(Saved data entries)
- - -

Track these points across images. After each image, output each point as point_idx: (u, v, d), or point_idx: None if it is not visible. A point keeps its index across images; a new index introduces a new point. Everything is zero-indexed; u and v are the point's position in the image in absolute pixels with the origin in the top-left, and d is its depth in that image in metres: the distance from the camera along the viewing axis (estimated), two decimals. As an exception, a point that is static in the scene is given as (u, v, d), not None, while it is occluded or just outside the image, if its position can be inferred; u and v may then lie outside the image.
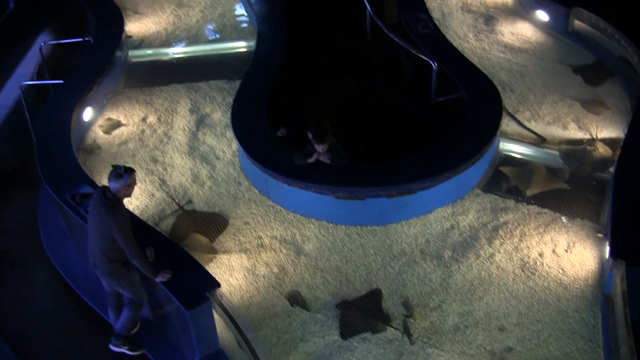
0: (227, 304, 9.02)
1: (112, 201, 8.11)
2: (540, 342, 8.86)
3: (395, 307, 9.42)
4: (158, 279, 8.49)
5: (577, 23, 14.34)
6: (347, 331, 9.15)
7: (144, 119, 12.89)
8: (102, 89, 13.22)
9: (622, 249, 8.90)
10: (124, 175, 8.06)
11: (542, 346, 8.81)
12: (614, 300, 8.64)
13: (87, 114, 12.62)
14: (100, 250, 8.30)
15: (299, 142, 10.67)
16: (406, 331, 9.08)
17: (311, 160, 10.31)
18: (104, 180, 10.98)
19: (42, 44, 15.04)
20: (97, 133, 12.62)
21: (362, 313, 9.33)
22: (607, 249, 9.28)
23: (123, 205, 8.27)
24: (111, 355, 8.97)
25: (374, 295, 9.57)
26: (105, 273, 8.47)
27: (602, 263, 9.68)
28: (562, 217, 10.48)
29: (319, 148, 10.15)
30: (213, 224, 10.62)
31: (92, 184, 10.13)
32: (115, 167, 8.14)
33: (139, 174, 11.48)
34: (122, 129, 12.69)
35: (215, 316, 8.59)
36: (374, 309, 9.40)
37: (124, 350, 8.88)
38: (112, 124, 12.77)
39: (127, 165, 8.33)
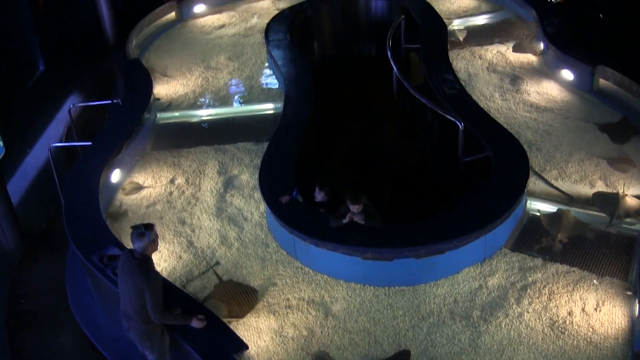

- - -

● Work request: Drop the images, then copy the data exactly.

● Your solution:
Track these points across images. After each image, output each point as point_idx: (u, v, d), or point_idx: None if it is not visible. A point keeps its index across images; a new index introduces a new point. Everything is zero-indexed; u and v are the point's position in the image in absolute pixels with the origin in the top-left, and d is its depth in that image in metres: the distance from the camera along the viewing axis (estimated), two decimals. As an exception, a point that is static in the scene is given as (u, v, d), not None, while it is occluded or just outside the image, if its position can be inferred; u and v may then lie outside the image.
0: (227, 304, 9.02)
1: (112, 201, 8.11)
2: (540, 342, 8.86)
3: (395, 307, 9.42)
4: (158, 279, 8.49)
5: (577, 23, 14.34)
6: (347, 331, 9.15)
7: (144, 119, 12.89)
8: (102, 89, 13.22)
9: (622, 249, 8.90)
10: (124, 175, 8.06)
11: (542, 346, 8.81)
12: (614, 300, 8.64)
13: (87, 114, 12.62)
14: (100, 250, 8.30)
15: (299, 142, 10.67)
16: (406, 331, 9.08)
17: (311, 160, 10.31)
18: (104, 180, 10.98)
19: (42, 44, 15.04)
20: (97, 133, 12.62)
21: (362, 313, 9.33)
22: (607, 249, 9.28)
23: (123, 205, 8.27)
24: (111, 355, 8.97)
25: (374, 295, 9.57)
26: (105, 273, 8.47)
27: (602, 263, 9.68)
28: (562, 217, 10.48)
29: (319, 148, 10.15)
30: (213, 224, 10.62)
31: (92, 184, 10.13)
32: (115, 167, 8.14)
33: (139, 174, 11.48)
34: (122, 129, 12.69)
35: (215, 316, 8.59)
36: (374, 309, 9.40)
37: (124, 350, 8.88)
38: (112, 124, 12.77)
39: (127, 165, 8.33)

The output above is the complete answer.